From then on, Archimboldi effectively disappears from 2666 until he resurfaces in the last part of the novel ("The Part About Archimboldi"), which tells the künstlerroman-like story of his childhood in Germany, his experiences fighting in World War II, his relationship with his wife, Ingeborg, and his development as a writer. The novel concludes as he leaves for Mexico, at the behest of his sister, in order to assist his imprisoned nephew, Klaus Haas.

==Biography==
The fictional Archimboldi was born in Prussia in 1920 as Hans Reiter. His father was a one-legged soldier who fought in World War I, and his mother was "one-eyed" (blind in one eye). He was preoccupied with seaweed and diving as a child. For a long time, the only book he read and carried was Animals and Plants of the European Coastal Region. He considered the birth of his younger sister, Lotte, when he was ten, to be the "best thing that had ever happened to him."

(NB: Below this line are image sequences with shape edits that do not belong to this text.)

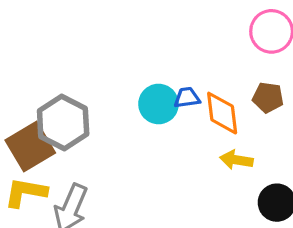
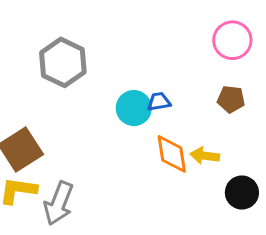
orange diamond: (222, 113) -> (172, 154), moved
gray hexagon: (63, 122) -> (63, 62), moved

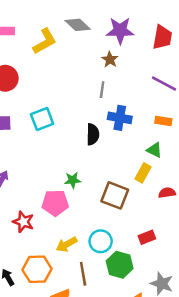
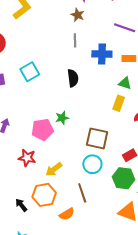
blue cross: (120, 118) -> (102, 54), moved
brown square: (115, 195) -> (97, 138), moved
pink pentagon: (55, 203) -> (42, 130), moved
yellow arrow: (67, 244) -> (54, 169), moved
green hexagon: (120, 265) -> (124, 178), moved

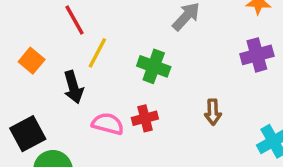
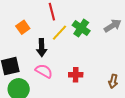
green cross: (154, 66) -> (81, 28), moved
pink semicircle: (108, 124) -> (44, 71), moved

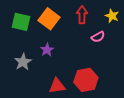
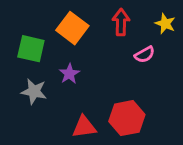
green square: (21, 22) -> (31, 49), moved
gray star: (23, 62) -> (34, 91), turned -30

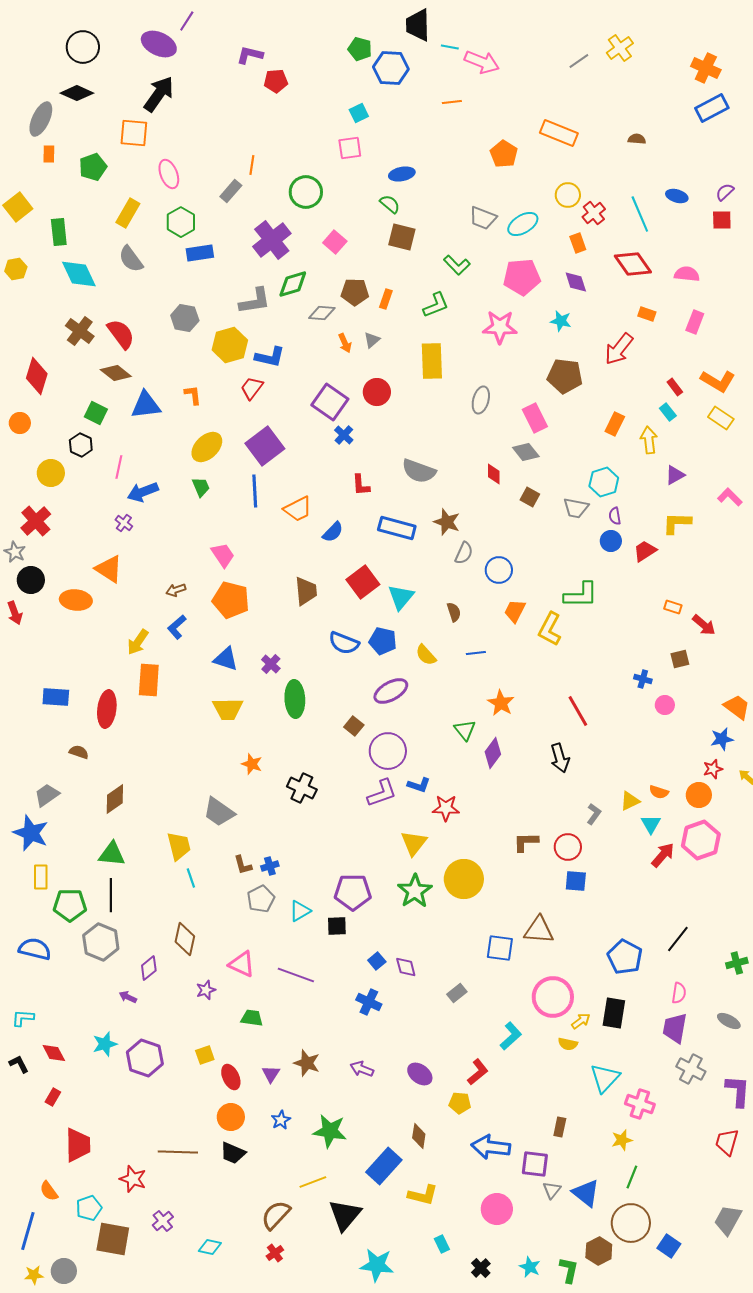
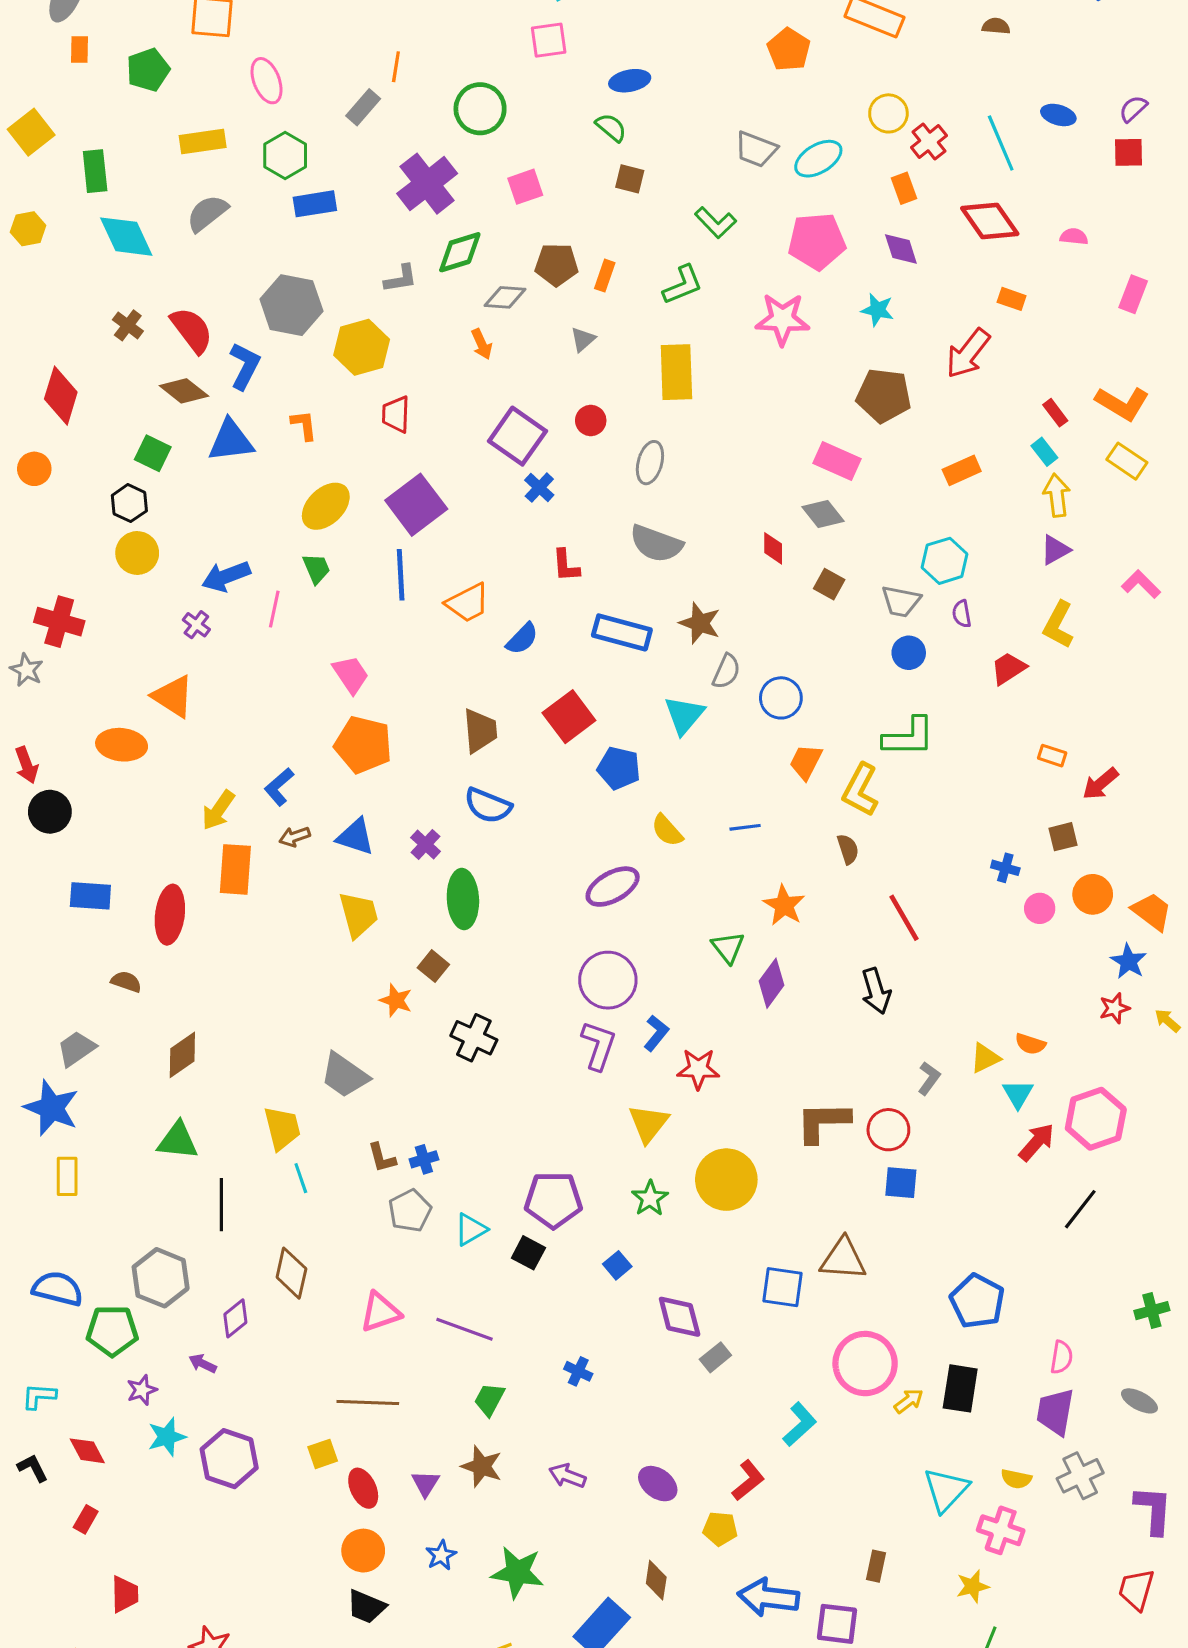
yellow rectangle: (128, 213) -> (203, 141), turned 52
brown square: (402, 237) -> (630, 179), size x0.7
pink square: (335, 242) -> (525, 187), turned 30
gray semicircle: (131, 259) -> (207, 213), turned 88
pink semicircle: (687, 274) -> (1074, 237), size x0.7
gray L-shape: (255, 301) -> (401, 279), size x0.7
gray hexagon: (185, 318) -> (291, 305), size x1.4
pink rectangle: (695, 322) -> (1133, 294), moved
brown cross: (80, 331) -> (128, 325), size x0.7
orange arrow: (345, 343) -> (482, 344), moved
blue L-shape: (270, 357) -> (245, 366), moved, turned -76
red trapezoid: (252, 388) -> (396, 414), turned -35
red circle: (377, 392) -> (591, 420), size x0.7
gray ellipse: (481, 400) -> (650, 463), moved
pink rectangle: (535, 418) -> (837, 461), turned -40
orange rectangle: (615, 424) -> (962, 470), turned 40
yellow arrow: (649, 440) -> (1057, 495), moved
pink line: (119, 467) -> (274, 609), moved
yellow circle: (51, 473) -> (137, 553), moved
red cross: (36, 521) -> (59, 622), turned -32
yellow L-shape: (677, 523) -> (1058, 625), turned -64
blue circle: (611, 541) -> (909, 653), moved
black circle: (31, 580) -> (50, 812), moved
brown arrow: (176, 590) -> (295, 837), moved
cyan triangle: (401, 597) -> (684, 715), moved
brown semicircle: (454, 612) -> (848, 849), moved
red arrow: (704, 625) -> (1100, 784), turned 100
blue pentagon: (383, 641) -> (619, 768), moved
blue semicircle: (344, 643) -> (488, 805), moved
yellow trapezoid: (228, 709) -> (358, 915), turned -104
brown square: (354, 726) -> (433, 966), moved
blue star: (722, 739) -> (1128, 961), turned -30
blue L-shape: (419, 785) -> (656, 1033), turned -70
purple L-shape: (382, 793) -> (599, 1046), turned -52
orange circle: (699, 795) -> (1093, 894), moved
brown L-shape: (526, 842) -> (823, 1122), size x1.4
green star: (415, 891) -> (650, 1198), size x0.7
black line: (111, 895) -> (221, 1205), moved
green pentagon: (70, 905) -> (112, 1331), moved
black square: (337, 926) -> (528, 1253), turned 30
black line: (678, 939) -> (1080, 1209), moved
blue square: (377, 961) -> (617, 1265), moved
pink triangle: (242, 964) -> (380, 1312), turned -44
purple diamond: (406, 967) -> (680, 1317), moved, size x1.4
purple star: (206, 990) -> (142, 1390), moved
blue cross: (369, 1002) -> (578, 1371), size x0.7
green trapezoid: (252, 1018) -> (489, 1399), moved, turned -70
yellow semicircle: (568, 1044) -> (1016, 1479), moved
gray cross: (691, 1069) -> (1080, 1476), turned 36
red trapezoid: (78, 1145) -> (125, 1594), size x0.7
brown line: (178, 1152) -> (368, 1402), moved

After leaving school at 13, Reiter eventually went to work as a servant in the country house of the Baron von Zumpe, where his mother was also employed. There he befriended Hugo Halder, the baron's nephew, who introduced him to the wider world of literature through the works of Wolfram von Eschenbach. At the house, Reiter also encountered for the first time the baron's daughter, the future Baroness von Zumpe (later known as Mrs. Bubis). After the baron closed the house, Reiter left to work in Berlin.

Although he never joined the Nazi party, Reiter was nonetheless drafted into the German army in 1939. He spent most of the war fighting on the Eastern Front. He was eventually captured and placed in an Allied POW camp, where he murdered a German official named Sammer, who was responsible for the shooting deaths of multiple Jews.

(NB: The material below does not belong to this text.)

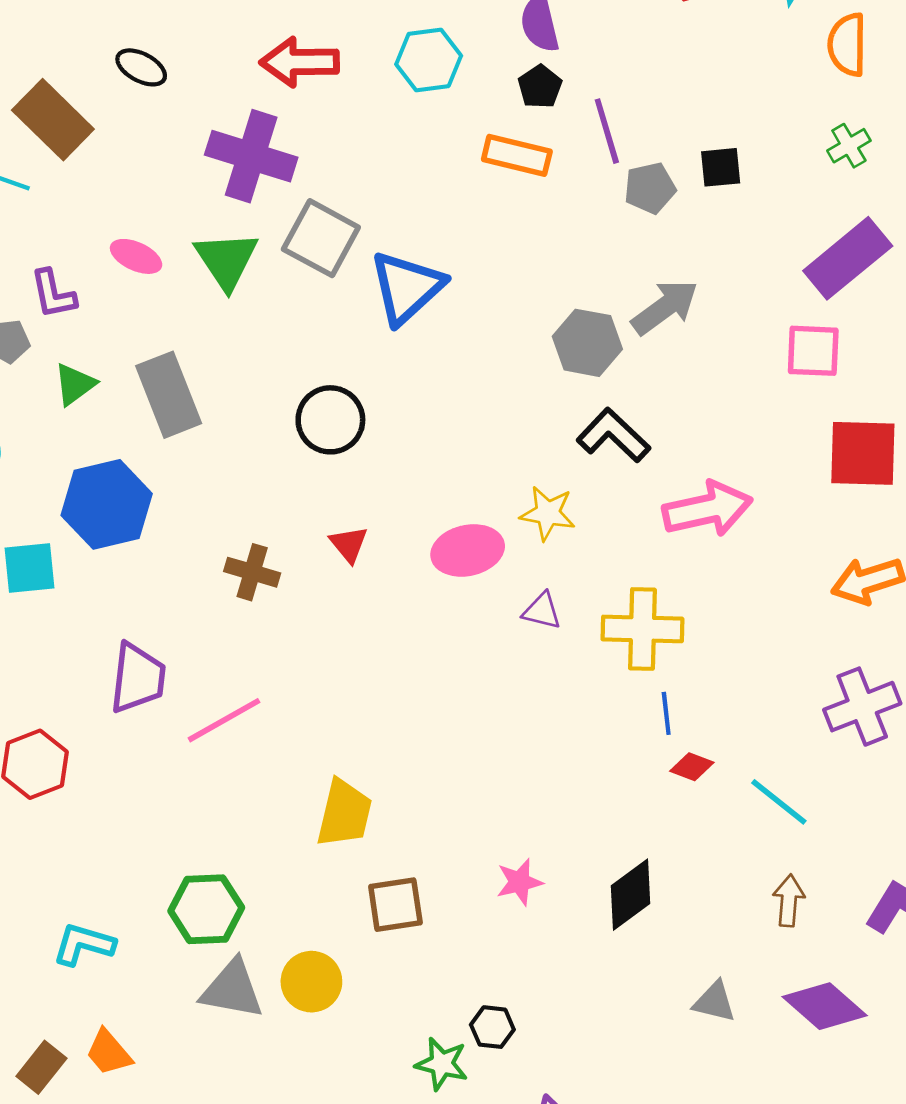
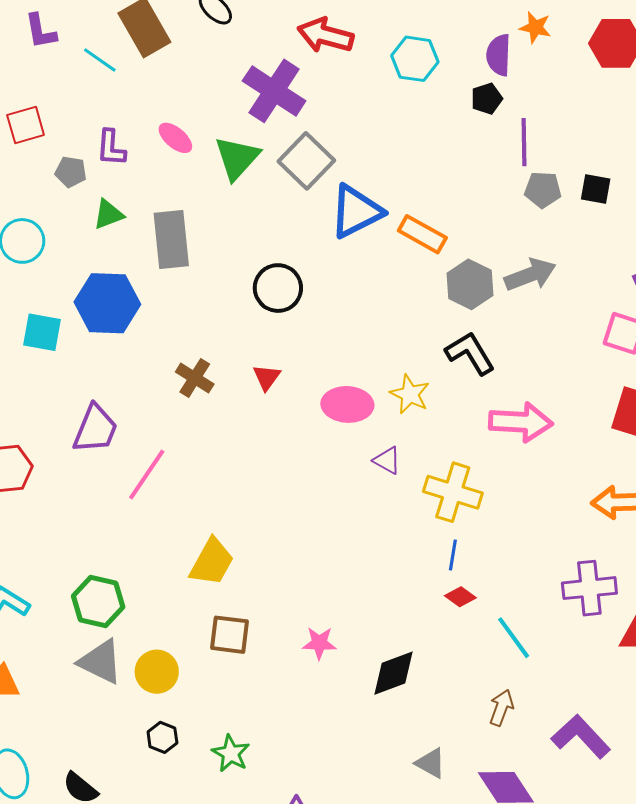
orange rectangle: (517, 155) -> (422, 234), moved
pink line: (224, 720) -> (147, 475), turned -42
black hexagon: (492, 1027) -> (162, 737), moved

Reiter's literary career, for which he was to become famous, began in Cologne, Germany, where he settled after the war. To avoid being connected with Sammer's murder he adopted the pseudonym "Benno von Archimboldi", modeled after Italian painter Giuseppe Arcimboldo. This painter came to Reiter's attention through his reading the notebooks of a Ukrainian man in whose house he had wintered during the German offensive into Russia.

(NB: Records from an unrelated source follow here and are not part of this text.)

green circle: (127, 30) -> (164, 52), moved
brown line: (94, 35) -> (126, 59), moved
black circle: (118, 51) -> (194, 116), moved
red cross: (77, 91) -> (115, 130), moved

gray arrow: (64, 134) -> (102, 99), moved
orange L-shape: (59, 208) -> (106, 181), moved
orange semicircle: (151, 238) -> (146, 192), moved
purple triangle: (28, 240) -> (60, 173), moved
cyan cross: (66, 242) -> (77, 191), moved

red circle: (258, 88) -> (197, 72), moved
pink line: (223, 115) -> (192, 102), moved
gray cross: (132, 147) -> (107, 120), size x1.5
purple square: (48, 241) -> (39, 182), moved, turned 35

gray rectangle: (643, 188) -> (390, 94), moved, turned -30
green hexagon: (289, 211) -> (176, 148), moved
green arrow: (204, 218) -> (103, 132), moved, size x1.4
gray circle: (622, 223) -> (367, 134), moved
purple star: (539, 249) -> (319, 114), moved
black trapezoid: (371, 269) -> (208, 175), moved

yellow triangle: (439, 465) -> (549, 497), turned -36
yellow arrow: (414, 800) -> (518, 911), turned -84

Archimboldi's long-time publisher was Jacob Bubis, who was nearly alone in recognizing Archimboldi's talent. After Bubis died, the reins of his publishing house were turned over to his wife, Mrs. Bubis (the former Baroness von Zumpe), with whom Archimboldi had a lifelong, occasionally amorous, friendship.

==Works==
In 2666, the following works are listed in chronological order of their publication:
- Lüdicke
- The Endless Rose (attributed to "a frenchman named J. M. G. Arcimboldi" in an earlier novel by Bolaño, The Savage Detectives (1998))
- The Leather Mask (part of a trilogy with D'Arsonval and The Garden)
- Rivers of Europe
- Bifurcaria Bifurcata (a book about seaweed)
- Inheritance
- Saint Thomas
- The Blind Woman
- The Black Sea (a play)
- Lethaea (described as an erotic novel)
- The Lottery Man
- The Father
- The Return

The following works were presumably written after The Return, but in uncertain order:
- D'Arsonval
- The Garden
- Mitzi's Treasure
- Railroad Perfection
- The Berlin Underworld (a collection of mostly war stories)
- Bitzius (a novel about the Swiss novelist Jeremias Gotthelf)
- The King of the Forest (published around 2001)
- The Head (his latest novel as of the present in "The Part About the Critics")

==Analysis==

Chris Andrews, the Spanish-to-English translator of Distant Star, Nazi Literature in the Americas, By Night in Chile, and Amulet, has argued that Bolaño's protagonists are often aimless. In a review of Andrews' Roberto Bolaño’s Fiction: An Expanding Universe for Los Angeles Review of Books, John Yargo describes Archimboldi’s "meandering path" as being reflected in the life of his nephew.

Writing for the Institute for Human Sciences, Biliana Kourtasheva described Archimboldi as hovering over the novel like a "deus absconditus".